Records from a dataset
───

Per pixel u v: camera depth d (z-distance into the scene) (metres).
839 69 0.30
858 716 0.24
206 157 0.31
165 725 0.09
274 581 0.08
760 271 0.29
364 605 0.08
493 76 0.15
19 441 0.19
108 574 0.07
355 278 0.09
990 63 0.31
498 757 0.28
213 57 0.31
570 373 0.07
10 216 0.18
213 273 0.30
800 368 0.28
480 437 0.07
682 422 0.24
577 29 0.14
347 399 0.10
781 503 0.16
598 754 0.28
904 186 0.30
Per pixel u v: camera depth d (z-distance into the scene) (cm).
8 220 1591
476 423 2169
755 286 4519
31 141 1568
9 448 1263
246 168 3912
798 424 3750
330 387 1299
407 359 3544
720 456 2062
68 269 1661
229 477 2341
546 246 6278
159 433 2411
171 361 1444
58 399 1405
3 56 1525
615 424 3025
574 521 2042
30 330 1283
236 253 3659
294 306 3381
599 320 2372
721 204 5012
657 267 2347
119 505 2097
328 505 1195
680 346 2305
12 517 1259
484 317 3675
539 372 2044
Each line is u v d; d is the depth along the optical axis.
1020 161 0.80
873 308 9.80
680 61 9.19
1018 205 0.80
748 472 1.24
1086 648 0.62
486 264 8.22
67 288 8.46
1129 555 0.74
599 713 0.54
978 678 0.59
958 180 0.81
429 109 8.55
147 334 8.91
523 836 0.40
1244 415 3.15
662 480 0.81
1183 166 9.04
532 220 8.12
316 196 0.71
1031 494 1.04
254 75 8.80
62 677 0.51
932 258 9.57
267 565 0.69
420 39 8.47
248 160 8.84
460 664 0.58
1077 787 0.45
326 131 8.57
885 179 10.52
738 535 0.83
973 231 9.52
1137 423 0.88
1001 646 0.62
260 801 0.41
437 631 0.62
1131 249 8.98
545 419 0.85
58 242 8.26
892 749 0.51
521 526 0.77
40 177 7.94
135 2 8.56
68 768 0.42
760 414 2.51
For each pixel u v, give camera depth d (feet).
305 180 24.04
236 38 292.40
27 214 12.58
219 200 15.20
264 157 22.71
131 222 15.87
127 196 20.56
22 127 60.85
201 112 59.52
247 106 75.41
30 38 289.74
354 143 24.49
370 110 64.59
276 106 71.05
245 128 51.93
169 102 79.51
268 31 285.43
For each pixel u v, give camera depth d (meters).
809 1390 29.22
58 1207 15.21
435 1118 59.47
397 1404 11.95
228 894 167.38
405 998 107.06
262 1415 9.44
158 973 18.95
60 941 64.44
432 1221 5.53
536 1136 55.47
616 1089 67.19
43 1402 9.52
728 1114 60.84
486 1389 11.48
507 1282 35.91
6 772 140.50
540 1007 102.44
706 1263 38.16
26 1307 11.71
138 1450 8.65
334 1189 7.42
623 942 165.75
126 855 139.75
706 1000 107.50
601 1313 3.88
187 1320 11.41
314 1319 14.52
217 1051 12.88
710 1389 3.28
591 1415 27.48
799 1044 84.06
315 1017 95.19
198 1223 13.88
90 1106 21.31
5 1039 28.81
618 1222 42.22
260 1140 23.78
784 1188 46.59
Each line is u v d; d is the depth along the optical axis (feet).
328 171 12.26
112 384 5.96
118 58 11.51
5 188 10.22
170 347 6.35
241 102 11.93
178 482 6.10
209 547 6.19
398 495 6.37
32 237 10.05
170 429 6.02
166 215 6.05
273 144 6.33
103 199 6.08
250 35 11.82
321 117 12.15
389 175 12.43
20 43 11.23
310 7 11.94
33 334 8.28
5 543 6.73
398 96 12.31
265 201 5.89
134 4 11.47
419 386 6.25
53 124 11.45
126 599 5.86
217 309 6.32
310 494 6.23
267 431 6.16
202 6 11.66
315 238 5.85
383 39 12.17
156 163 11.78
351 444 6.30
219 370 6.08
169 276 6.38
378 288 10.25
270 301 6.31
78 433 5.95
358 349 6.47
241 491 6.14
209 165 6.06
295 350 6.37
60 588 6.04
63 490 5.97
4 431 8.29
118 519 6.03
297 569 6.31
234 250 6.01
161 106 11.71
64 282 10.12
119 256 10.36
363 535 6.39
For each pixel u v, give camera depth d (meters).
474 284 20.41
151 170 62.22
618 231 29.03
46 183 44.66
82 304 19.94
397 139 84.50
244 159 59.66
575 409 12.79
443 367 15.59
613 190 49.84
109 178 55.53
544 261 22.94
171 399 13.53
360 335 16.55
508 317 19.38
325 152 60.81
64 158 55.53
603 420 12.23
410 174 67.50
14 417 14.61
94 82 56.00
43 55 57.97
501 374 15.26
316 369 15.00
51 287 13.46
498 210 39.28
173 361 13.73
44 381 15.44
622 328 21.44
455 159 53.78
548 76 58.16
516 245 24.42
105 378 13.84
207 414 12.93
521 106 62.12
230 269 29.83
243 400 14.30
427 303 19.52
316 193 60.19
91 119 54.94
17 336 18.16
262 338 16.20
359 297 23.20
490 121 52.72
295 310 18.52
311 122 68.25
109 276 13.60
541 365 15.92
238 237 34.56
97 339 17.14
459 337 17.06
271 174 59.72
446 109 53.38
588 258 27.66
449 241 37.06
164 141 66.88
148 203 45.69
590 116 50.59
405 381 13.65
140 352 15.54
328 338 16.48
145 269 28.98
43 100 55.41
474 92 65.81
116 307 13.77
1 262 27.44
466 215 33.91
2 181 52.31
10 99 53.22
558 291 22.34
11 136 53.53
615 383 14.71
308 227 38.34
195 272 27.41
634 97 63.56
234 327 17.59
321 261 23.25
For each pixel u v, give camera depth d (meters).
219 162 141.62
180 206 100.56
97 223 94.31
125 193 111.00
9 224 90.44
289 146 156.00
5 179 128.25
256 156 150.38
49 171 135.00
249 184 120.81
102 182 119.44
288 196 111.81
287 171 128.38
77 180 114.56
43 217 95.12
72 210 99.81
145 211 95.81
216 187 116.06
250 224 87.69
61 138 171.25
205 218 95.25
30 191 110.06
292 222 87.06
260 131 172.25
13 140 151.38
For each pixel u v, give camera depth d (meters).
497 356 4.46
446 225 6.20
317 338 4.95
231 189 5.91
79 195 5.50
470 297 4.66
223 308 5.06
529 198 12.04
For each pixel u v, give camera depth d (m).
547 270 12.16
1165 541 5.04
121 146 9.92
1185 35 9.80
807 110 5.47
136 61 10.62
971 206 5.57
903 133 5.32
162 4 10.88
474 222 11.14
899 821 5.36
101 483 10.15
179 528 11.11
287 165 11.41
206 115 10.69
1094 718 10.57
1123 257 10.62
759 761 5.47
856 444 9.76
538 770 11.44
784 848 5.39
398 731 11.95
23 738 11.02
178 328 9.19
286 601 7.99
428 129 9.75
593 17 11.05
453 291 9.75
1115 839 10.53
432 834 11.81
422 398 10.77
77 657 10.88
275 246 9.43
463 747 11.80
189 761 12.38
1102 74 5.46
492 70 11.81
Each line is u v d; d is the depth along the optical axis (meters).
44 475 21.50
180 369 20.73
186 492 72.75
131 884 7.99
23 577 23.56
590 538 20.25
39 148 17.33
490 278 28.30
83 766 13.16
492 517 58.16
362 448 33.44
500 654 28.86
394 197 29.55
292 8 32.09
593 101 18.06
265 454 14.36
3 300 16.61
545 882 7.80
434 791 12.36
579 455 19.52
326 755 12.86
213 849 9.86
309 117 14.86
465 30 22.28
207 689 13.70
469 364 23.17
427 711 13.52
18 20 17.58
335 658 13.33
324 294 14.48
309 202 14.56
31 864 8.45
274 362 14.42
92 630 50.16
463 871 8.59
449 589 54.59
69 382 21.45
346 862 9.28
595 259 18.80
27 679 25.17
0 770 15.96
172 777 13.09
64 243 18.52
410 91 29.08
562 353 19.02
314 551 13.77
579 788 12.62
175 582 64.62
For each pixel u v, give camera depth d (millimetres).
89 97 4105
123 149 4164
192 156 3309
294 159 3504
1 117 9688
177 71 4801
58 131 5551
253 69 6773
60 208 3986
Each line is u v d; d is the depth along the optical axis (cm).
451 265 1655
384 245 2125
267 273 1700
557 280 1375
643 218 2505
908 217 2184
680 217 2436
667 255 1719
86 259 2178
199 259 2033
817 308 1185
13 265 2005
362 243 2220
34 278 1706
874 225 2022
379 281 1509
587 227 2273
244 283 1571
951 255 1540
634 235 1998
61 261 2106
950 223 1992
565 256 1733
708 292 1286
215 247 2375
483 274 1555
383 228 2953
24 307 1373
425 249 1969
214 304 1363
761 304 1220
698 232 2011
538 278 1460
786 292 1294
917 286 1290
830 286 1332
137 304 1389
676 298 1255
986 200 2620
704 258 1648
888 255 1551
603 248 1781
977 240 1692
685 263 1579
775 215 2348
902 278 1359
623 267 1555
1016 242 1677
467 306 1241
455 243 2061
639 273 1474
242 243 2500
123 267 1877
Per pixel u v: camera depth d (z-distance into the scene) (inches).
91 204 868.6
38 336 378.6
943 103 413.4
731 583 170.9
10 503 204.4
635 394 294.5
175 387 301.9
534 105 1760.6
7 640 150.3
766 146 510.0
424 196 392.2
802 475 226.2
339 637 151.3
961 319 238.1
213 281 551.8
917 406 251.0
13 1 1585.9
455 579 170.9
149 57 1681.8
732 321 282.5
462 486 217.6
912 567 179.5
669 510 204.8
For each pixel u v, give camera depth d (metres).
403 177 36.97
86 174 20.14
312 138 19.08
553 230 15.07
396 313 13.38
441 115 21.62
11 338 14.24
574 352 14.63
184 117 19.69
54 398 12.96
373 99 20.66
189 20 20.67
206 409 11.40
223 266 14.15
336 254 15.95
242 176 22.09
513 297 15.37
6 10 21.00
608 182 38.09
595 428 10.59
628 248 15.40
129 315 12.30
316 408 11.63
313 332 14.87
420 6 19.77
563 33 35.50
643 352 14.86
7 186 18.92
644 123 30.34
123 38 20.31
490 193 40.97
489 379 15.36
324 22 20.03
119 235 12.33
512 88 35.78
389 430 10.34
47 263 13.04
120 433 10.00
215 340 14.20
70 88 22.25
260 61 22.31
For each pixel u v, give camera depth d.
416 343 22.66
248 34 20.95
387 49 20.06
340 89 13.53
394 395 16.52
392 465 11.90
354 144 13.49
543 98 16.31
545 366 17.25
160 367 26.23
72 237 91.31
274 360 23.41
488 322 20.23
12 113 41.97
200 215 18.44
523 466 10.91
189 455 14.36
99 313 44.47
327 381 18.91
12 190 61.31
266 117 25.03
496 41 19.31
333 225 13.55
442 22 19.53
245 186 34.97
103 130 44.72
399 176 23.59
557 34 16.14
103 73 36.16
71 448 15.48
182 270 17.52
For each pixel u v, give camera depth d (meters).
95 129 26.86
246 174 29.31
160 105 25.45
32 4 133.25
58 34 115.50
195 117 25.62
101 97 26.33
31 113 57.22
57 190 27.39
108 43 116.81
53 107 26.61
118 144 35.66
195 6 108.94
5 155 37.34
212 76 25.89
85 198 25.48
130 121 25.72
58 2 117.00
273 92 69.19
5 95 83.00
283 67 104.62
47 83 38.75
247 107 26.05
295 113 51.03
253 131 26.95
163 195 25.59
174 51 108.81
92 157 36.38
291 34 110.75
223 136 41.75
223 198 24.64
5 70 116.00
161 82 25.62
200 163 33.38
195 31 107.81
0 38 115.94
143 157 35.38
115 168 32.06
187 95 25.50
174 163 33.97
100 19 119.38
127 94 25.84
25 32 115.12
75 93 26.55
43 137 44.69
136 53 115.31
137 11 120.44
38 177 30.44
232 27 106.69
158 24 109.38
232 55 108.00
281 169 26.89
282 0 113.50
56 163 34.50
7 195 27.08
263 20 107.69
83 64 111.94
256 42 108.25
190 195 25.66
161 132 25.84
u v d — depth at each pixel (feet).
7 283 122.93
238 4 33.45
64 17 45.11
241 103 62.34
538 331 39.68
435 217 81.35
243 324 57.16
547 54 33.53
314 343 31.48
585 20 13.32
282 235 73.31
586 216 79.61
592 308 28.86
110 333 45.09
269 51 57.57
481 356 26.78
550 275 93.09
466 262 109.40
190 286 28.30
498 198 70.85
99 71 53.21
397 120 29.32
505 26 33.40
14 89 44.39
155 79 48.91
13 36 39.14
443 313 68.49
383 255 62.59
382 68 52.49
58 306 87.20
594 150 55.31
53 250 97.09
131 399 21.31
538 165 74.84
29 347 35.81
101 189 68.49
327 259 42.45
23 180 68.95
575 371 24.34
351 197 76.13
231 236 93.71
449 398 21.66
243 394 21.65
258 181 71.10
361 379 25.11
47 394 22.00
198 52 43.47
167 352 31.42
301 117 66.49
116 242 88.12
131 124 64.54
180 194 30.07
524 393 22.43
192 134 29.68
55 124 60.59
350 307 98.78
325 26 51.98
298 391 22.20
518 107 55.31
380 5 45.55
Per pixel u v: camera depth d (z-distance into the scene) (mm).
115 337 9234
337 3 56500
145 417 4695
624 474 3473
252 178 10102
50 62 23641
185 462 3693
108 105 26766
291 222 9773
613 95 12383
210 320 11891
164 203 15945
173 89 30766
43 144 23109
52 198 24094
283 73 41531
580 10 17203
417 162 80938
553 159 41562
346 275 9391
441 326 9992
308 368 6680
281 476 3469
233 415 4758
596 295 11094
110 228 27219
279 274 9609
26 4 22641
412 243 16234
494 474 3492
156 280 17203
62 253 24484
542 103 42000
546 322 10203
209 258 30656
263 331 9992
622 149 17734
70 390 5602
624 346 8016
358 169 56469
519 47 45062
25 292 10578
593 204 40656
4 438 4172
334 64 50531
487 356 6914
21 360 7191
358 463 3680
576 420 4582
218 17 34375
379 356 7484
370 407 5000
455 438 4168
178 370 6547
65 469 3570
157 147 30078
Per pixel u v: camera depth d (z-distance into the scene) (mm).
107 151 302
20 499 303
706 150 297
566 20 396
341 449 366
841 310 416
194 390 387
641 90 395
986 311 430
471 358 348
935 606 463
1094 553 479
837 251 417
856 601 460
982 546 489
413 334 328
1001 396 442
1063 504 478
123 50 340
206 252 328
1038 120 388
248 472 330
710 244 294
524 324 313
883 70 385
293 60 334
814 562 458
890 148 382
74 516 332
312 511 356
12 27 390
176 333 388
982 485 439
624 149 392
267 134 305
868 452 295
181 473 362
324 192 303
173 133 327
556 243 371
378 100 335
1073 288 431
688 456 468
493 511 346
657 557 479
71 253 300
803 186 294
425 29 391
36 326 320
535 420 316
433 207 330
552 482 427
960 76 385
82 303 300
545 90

───

Task brief:
Across the preceding records, count the lines with the word "axis" in them and give that figure alone.

Solution:
4